Kurdish Greed And Romantic Nationalism: An Iraqi Powderkeg

By Steve Hynd


As Iraq becomes the forgotten occupation instead of Afghanistan, the abject failure of "The Surge" (tm) to accomplish its stated goal - political reconcilliation - isn't in the news right now. It will be if the shooting starts in earnest, and that's looking increasingly likely. Not between Shiites and Sunnis, or at least not at first, but between Kurds and Arabs.


The Kurds have a large swathe of autonomous region to control nowadays, but they want more - especially, they want more oil. That and a little bit of "romantic nationalsim" fervor explains why they have refused to countenance a UN-brokered deal for the administrative division of the Kirkuk area and why there are now Kurds in Nineveh province threatening to secede.



Kurdish local councilors in a disputed part of Nineveh currently boycotting all contact with its Arab governor Atheel al-Nujaifi vowed on Sunday to form their own splinter council if their disagreement with him fails to be resolved.


They represent 16 out of Nineveh's 37 seats.

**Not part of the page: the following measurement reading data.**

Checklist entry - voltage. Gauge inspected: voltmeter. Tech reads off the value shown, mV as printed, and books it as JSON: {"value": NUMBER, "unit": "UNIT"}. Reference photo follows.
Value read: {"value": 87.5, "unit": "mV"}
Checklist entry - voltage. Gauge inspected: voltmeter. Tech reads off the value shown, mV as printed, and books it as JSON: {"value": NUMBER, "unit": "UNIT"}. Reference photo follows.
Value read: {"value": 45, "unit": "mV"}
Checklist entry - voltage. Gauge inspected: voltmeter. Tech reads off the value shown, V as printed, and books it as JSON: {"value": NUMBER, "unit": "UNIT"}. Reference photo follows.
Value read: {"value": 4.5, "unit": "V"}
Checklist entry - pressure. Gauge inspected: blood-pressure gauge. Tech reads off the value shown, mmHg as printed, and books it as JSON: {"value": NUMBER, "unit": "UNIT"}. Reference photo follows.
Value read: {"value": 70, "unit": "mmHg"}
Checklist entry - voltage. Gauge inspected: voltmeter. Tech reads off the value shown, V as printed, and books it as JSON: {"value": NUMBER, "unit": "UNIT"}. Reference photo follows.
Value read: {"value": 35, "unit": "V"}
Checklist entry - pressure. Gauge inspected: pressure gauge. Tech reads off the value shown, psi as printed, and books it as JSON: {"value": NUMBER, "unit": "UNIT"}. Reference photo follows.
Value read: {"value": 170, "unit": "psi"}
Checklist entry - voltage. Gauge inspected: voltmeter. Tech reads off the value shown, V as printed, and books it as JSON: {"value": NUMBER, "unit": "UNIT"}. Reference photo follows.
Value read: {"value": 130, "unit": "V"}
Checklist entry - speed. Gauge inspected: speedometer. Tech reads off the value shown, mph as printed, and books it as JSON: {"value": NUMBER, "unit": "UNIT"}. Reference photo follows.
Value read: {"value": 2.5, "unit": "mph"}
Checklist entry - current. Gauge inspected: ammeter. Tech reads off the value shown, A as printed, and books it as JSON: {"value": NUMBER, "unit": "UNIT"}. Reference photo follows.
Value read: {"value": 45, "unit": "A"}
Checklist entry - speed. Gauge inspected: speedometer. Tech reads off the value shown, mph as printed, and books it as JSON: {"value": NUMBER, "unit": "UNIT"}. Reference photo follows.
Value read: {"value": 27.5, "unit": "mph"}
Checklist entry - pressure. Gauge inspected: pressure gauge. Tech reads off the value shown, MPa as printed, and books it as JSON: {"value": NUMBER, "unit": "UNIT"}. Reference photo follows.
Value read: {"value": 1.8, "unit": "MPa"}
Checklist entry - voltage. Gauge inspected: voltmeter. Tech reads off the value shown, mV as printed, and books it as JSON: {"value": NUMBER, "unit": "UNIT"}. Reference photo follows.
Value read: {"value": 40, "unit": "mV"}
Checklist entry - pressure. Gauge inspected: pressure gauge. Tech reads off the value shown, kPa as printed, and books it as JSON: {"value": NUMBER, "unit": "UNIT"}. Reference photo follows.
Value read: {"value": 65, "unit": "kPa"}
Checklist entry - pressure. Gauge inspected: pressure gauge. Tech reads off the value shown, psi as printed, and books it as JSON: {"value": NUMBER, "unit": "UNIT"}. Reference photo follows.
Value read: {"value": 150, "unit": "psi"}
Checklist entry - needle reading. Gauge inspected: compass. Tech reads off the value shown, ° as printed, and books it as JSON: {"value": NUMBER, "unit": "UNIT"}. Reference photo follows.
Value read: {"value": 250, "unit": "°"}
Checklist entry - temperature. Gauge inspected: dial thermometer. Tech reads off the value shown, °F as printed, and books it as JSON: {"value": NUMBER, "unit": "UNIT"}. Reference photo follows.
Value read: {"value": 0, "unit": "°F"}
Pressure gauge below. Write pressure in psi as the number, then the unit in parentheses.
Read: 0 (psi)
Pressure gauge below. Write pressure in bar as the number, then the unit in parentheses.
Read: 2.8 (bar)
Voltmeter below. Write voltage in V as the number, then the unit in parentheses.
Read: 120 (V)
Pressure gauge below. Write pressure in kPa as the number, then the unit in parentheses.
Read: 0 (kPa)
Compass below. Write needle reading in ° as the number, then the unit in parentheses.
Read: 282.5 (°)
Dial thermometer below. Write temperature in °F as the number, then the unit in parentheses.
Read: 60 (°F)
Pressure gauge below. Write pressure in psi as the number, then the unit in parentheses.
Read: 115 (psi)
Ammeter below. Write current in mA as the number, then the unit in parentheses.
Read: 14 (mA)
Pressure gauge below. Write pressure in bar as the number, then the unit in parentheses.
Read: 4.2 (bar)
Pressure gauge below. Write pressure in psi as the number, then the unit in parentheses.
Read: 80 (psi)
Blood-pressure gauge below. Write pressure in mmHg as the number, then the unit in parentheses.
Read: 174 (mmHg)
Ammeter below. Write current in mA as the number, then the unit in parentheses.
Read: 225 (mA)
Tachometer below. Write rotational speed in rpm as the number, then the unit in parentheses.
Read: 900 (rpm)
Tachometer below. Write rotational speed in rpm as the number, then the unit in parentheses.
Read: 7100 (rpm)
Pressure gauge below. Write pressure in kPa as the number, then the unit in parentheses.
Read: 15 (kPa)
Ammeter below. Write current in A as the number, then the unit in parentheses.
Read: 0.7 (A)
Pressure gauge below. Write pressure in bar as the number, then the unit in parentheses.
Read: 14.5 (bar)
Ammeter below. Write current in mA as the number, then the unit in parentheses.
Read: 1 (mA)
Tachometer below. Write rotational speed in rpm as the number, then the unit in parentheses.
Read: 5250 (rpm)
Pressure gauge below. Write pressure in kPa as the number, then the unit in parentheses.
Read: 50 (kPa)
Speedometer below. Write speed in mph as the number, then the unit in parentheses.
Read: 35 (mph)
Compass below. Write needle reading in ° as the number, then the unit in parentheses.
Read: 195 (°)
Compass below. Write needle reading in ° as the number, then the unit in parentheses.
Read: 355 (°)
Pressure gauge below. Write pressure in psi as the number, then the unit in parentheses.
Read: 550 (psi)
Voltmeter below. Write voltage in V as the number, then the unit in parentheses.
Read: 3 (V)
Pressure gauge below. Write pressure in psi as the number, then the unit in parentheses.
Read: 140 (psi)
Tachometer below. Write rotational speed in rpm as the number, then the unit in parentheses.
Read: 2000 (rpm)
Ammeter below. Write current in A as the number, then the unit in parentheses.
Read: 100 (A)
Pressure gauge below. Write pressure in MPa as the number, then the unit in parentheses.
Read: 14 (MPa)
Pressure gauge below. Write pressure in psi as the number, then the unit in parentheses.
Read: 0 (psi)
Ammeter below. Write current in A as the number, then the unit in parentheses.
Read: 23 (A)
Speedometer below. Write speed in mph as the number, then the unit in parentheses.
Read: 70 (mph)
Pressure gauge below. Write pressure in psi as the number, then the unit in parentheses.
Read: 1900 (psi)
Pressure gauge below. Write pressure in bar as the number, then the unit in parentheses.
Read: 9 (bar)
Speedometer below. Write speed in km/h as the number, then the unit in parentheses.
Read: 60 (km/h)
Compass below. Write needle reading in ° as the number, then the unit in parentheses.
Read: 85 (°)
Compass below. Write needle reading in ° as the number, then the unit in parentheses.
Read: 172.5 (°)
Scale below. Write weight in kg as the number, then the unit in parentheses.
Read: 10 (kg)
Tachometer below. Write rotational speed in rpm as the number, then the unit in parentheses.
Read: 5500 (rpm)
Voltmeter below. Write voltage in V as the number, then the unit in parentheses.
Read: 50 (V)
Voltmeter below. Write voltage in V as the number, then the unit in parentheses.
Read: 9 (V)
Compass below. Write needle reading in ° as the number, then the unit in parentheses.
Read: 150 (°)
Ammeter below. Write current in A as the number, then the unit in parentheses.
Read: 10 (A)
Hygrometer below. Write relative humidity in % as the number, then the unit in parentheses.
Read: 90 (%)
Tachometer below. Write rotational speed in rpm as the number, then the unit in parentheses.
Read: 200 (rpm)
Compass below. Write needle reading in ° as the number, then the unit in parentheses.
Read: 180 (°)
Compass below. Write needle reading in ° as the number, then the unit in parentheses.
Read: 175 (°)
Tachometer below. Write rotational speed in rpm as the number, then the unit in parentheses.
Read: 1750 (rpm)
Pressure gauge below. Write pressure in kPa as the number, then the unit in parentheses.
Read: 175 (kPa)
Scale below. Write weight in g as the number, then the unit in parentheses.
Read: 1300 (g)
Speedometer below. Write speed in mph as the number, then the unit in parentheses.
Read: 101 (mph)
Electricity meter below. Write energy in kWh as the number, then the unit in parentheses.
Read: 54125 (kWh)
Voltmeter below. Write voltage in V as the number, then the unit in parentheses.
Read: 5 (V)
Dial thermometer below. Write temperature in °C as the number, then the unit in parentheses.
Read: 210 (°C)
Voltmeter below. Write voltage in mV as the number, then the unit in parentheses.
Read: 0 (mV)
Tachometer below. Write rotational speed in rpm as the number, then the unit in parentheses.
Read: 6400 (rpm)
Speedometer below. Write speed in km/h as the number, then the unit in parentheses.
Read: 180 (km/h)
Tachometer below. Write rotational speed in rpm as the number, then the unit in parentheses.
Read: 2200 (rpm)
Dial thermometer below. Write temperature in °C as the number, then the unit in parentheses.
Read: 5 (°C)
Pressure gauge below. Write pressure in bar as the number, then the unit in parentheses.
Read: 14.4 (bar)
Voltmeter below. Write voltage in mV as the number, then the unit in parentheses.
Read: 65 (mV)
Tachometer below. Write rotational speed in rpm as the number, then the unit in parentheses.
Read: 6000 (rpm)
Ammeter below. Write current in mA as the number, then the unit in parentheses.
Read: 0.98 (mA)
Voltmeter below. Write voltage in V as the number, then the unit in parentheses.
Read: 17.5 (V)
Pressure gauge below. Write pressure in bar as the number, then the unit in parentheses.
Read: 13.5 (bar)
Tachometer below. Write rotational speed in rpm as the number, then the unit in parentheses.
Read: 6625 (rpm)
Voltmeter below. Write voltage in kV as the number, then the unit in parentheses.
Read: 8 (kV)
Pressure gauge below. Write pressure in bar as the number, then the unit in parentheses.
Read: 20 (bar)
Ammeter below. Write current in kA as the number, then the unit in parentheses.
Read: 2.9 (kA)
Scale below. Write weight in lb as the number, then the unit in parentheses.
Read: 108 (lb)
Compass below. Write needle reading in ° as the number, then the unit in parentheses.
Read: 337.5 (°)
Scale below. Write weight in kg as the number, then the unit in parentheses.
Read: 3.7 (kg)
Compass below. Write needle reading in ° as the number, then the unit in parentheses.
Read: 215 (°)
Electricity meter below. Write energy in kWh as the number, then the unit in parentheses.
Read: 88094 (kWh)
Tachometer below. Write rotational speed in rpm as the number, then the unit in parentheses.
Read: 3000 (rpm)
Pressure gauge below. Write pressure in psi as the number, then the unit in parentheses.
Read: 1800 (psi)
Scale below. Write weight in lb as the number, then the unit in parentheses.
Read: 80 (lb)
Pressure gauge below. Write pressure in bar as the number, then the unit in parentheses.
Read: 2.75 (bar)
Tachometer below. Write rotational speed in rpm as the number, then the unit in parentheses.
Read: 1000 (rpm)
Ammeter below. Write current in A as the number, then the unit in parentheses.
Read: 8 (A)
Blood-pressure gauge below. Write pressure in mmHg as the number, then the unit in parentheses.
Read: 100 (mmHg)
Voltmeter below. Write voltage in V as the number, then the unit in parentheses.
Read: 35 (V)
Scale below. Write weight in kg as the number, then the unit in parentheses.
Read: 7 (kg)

The Kurds see parts of majority Arab Nineveh as part of their ancient homeland and want them included in Iraq's semi-autonomous region of Kurdistan. They complain that Nujaifi has marginalized them in the provincial council since he was elected in January.


"If no solution is found, we will be forced to form the Nineveh council to run the 16 administrative units," said Kurdish councilor Derrman Khitari, adding that he would ask the central government to divert part of its Nineveh budget.


...Kurds refuse to participate in a new Arab-led provincial government and several Kurdish towns vow they will not respect Mosul's new government.


Violence in Mosul and Kirkuk, which has stayed at a higher level than the rest of Iraq and is rising again, is mostly a consequence of Arab/Kurd tension. The US military has failed in an attempt to hve the area be an exception to the general withdrawal of combat troops from Iraqi cities, leaving the way open for confrontations between Kurdish peshmerga and Iraqi army forces. There were several such standoffs last year which were only saved from sparking the tinderbox by frantic behind-the-scenes US intervention. In my cynical opinion, it's only a matter of time and always was no matter how long America and its allies occupied Iraq.